Invece, meno contestata è L’immagine di Cavour in Inghilterra (pp. 225-240), studiata da John Anthony Davis, che punta l’attenzione sull’antipapismo e sull’anticattolicesimo protestante, inseparabili dall’entusiasmo britannico per il Risorgimento; in Gran Bretagna la questione italiana era soprattutto quella del potere temporale del Pontefice, indicato come la causa principale delle agitazioni politiche nella Penisola. L’auspicio di Lord William Ewart Gladstone (1809-1898) e di Lord John Russell (1792-1878) è quello di una Italia non necessariamente unificata ma almeno federata, ovviamente non nel senso neoguelfo ma da Stati laicizzati e disposti ad abbracciare il liberalismo politico ed economico. Da qui il sostegno — anche finanziario, con la concessione di prestiti significativi da parte del sistema bancario inglese — alla politica "riformista" di Cavour nel Regno di Sardegna e successivamente alla sua politica "italiana", nel 1859-1860, anche per evitare una presenza ingombrante dei francesi nella Penisola, soprattutto il temuto arrivo di un erede di Gioacchino Murat (1767-1815) sul trono di Napoli.
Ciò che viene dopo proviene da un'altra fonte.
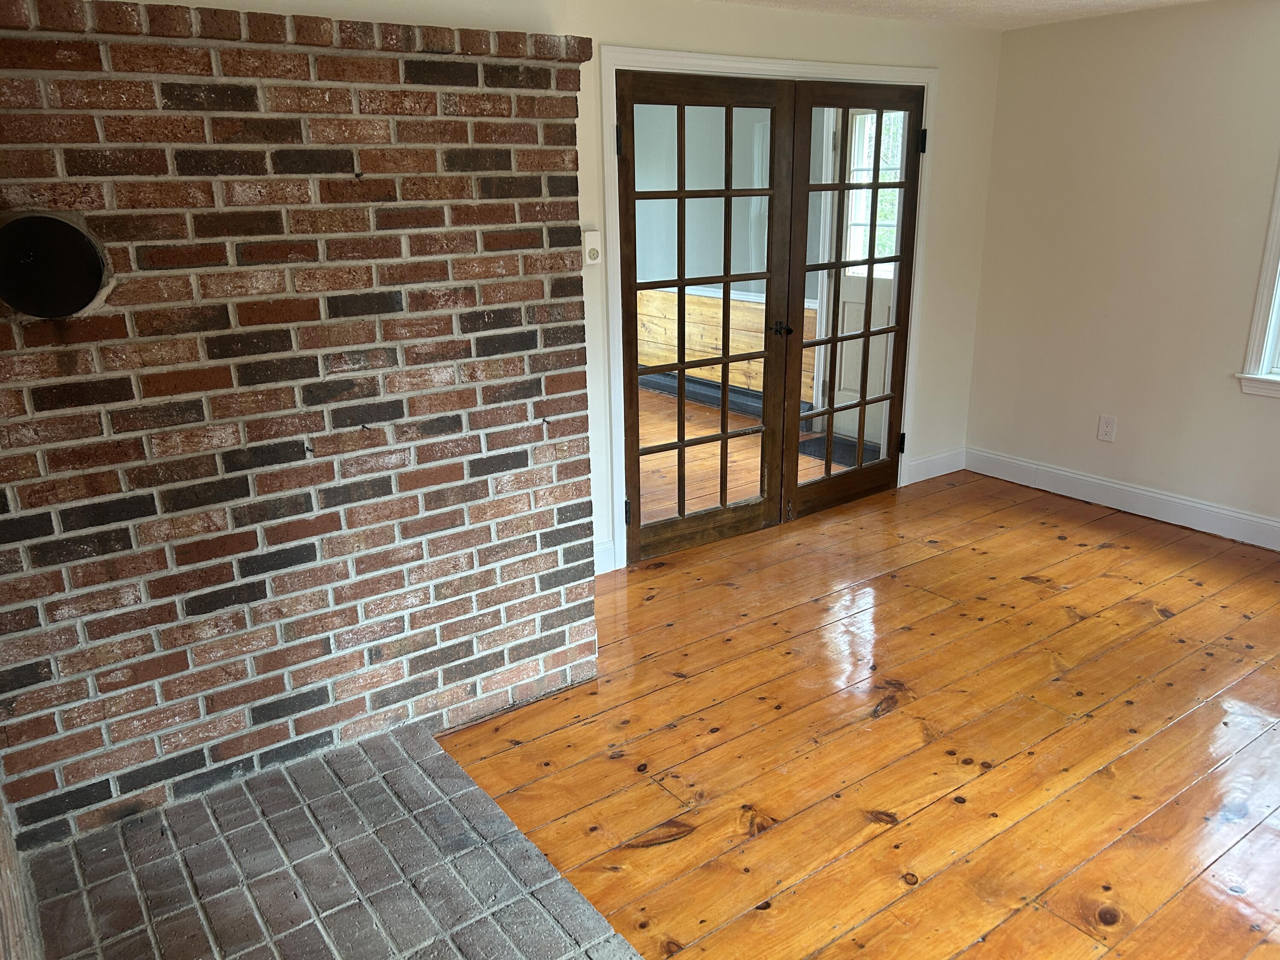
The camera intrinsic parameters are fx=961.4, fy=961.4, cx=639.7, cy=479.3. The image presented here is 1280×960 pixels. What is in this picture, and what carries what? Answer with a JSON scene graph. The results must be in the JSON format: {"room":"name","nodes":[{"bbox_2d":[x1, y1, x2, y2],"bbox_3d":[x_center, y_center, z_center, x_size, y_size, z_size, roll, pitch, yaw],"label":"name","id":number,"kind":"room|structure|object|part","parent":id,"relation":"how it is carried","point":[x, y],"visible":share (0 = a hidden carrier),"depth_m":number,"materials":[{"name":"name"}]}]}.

Un plauso finale merita la decisione del curatore di tradurre in italiano tutti i passi citati, dal momento che la maggior parte della produzione scritta cavouriana è in francese, la sua lingua principale, e che ciò è talvolta di ostacolo per la piena conoscenza delle sue opere (6).

Francesco Pappalardo

Note:
(1) Cfr. il mio Letture recenti sul Risorgimento, in Cultura&Identità. Rivista di studi conservatori, anno III, n. 9, Roma gennaio-febbraio 2011, pp. 46-52.
(2) Camillo Benso di Cavour, Epistolario, edizione della Commissione Nazionale per la pubblicazione dei Carteggi del Conte di Cavour, vol. VI, 1849, a cura di Carlo Pischedda (1917-2005), Olschki, Firenze 1982, p. 366.
(3) Ibid., vol. XVII, 1860, a cura di C. Pischedda e Rosanna Roccia, tomo VI (16 novembre-dicembre), Olschki, Firenze 2005, p. 2.945.
(4) Ibid., vol. XIII, 1856, a cura di C. Pischedda e Maria Luigia Sarcinelli, tomo I (gennaio-maggio), Olschki, Firenze 1992, p. 344.
(5) Ibid., vol. XVII, 1860, cit., tomo III (20 giugno-12 agosto), p. 1.334.
(6) Altrettanto meritoria è la scelta di tradurre tutti gli scritti raccolti nell’antologia cavouriana Autoritratto. Lettere, diari, scritti e discorsi, a cura di A. Viarengo, con prefazione di Giuseppe Galasso, Rizzoli, Milano 2010.